Страйк подозревал, что это нежелание общаться могло быть вызвано и шумом в церкви..
— Рейчел была в главной комнате, разговаривала с детьми Апкоттов. Мальчик и девочка. У мальчика какое-то ужасное заболевание кожи, — сказал Грант, как будто это было что-то, что Гас принял сознательно, — но, по крайней мере, Катя заставила их надеть чертов траур, — и Рейчел сказала, что какой-то высокий лысый парень, которого зовут — я не могу вспомнить — может быть, Джим…
— Тим? Тим Эшкрофт?
— Он озвучивал одного из персонажей?
— Да. Червяка.
— Значит, это он, — сказал Грант, отпивая еще вина. — Итак, Джим — Тим — неважно — подходит к Рейчел и детям Апкотта, ведет светскую беседу, и тут подходит этот ливерпудлиец.
— Пез Пирс?
— Что?
— Думаю, так могли звать того ливерпудлийца.
— Ну, я не знаю его имени, — нетерпеливо сказал Грант, — но я слышал его акцент, когда он стоял позади меня на кладбище.
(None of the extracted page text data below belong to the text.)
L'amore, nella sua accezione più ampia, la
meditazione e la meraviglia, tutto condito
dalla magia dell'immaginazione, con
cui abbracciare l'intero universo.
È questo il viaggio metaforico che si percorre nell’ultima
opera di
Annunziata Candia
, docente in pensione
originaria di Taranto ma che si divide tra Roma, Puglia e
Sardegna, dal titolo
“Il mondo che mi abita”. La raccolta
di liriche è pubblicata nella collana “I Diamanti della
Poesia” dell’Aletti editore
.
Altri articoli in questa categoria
Мне никогда не нравился акцент скаузов. Всегда звучит так, будто они издеваются, не так ли? И он был одним из тех, кто носил желтое. Желтая рубашка и чертовски желтый галстук.
В общем, Рейчел сказала, что он немного выпил. Ну, они все выпили, мы слышали, как они все говорили и смеялись. Можно было подумать, что это чертова вечеринка. И Рейчел сказала нам, что этот Фез, или как там его зовут, подошел к Джиму и сказал: “Я знаю, чем ты занимаешься, и ты можешь прекратить это прямо сейчас”. Джим сказал, что не знает, о чем говорит Фез, и, по словам Рэйчел, Фез толкнул Джима в грудь и сказал что-то вроде “сделаю это на ее гребаных похоронах”, и тут Ормонд заметил происходящее и вмешался.
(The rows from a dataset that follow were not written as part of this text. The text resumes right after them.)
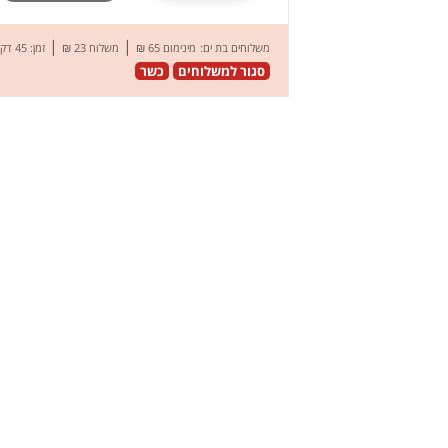
|
|
משלוחים בת ים:
מינימום 65 ₪
משלוח 23 ₪
זמן: 45 דק’
סגור למשלוחים
כשר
Если бы я был там, я бы отхлестал их обоих по уху. А потом Фез сказал Ормонду отвалить — это на похоронах, заметьте, — и вышел, а Джим ушел вскоре после этого. Я скажу, что у него хватило приличия зайти к нам в комнату и извиниться. Практически единственный, кто это сделал.
— Нет, я говорю неправду…
Глаза Гранта налились кровью, а из-под каждого рукава его рубашки выступили крупные капли пота.
— В самом конце этот огромный голландец, который управляет коммуной или как там ее… длинные волосы… одет в какой-то желтый халат, в джинсах, — презрительно сказал Грант. — Он подошел к нам, когда все уходили, и протянул мне пакет. От него воняло травой. Он явно был на улице, чтобы покурить.
И он сказал: — Это была триумфальная смерть.
— Триумфальная”? — повторил Страйк.
— Да. Потом он сунул мне в руки этот пакет и сказал: — Открой его позже. Подумал, что у вас должна быть копия. И снова уходит. Никаких “соболезнований”, ничего.